Security

One of the main focuses when working with any kind of data in the enterprise environment is the data integrity and security, especially when working with sensitive information. Corteza takes this seriously and defines a powerful permission system that allows you to control access to any resource, being an application or a single module field.

Resource level permissions are described in detail in the following sections. This section merely outlines the system.

Corteza uses Role-based access control (RBAC) as a method of restricting access based on the roles of individual users within the system. RBAC lets users have access rights only to the parts of the system/application they need and prevents them from accessing information that doesn’t pertain to them. By default, a user is assigned to "Everyone" role which is very limited due to security (in case someone uninvited registers to your system, they won’t see any data, Messaging channels, list of applications, etc.).

The first registered user is granted admin rights by default.

Each permission can be in one of the following states:

Inherit

To check the setting in the layer above. For example: if an individual application has access permissions set to "Inherit", it will use the permission set for All applications (default: "Deny").

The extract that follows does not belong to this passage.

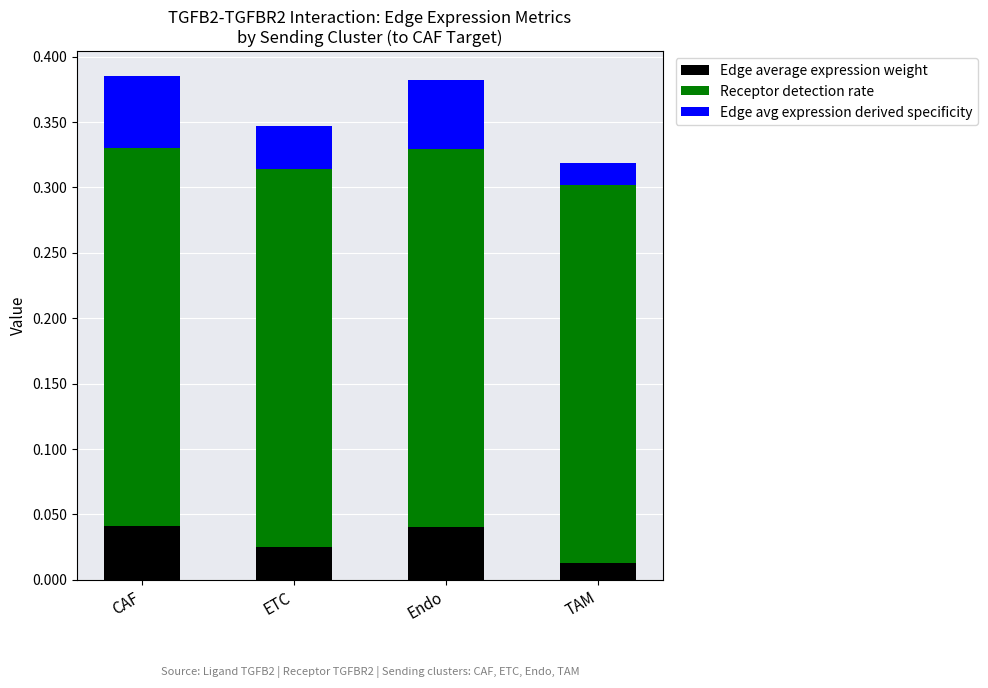

How many bars are there in total?

4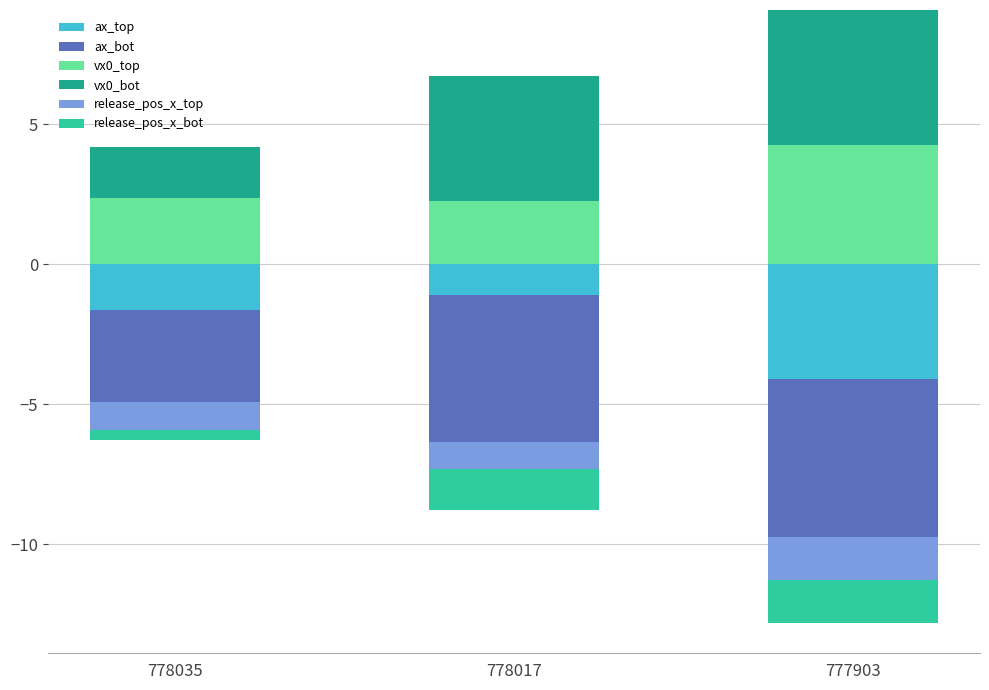

Which has a higher value, 778017 or 777903?

778017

Explicit "Allow" or "Deny" always override the Inherit value,

Allow

To allow the role to perform the operation over a specified resource,

Deny

To deny the role to perform the operation over a specified resource.

It’s good practice to limit system users a much as possible to avoid potential security breaches.

Permissions setting is fine-grained, meaning the system administrator can control permissions on several layers, for example:

  • which role can access applications

  • which role can read the data

  • which role can edit the data

  • which role can access admin area, etc.

Access control check flow

The overall flow of verifications if a role has access to perform an operation on a resource is the following:

  • Can this combination of roles perform an operation on this specific resource

  • Can this combination of roles perform an operation on any resource of the type (wildcard)

  • Can anyone/everyone perform an operation on this specific resource

  • Can anyone/everyone perform an operation on any resource of the type (wildcard)

The check will return:

  • Inherit when:

    • No roles are given

    • More than 1 role is given and one of the given roles is Everyone

  • Deny when:

    • There is one rule with Deny value

  • Allow when:

    • There is at least one rule with Allow value (and no Deny rules)

Permissions in the Admin Panel are general and can be overwritten.

Tips and tricks

Modular approach

We suggest a modular role design, where we define multiple roles with a smaller set of permissions. For example:

  • CRM admin: only provides administration privileges for the CRM,

  • Messaging admin: only provides administration privileges for the messaging,

  • System admin: only provides administration privileges for the system.

Then we can easily "stick" these roles together when creating users.

There is no limit to the number of available roles or to the amount of members a role can have.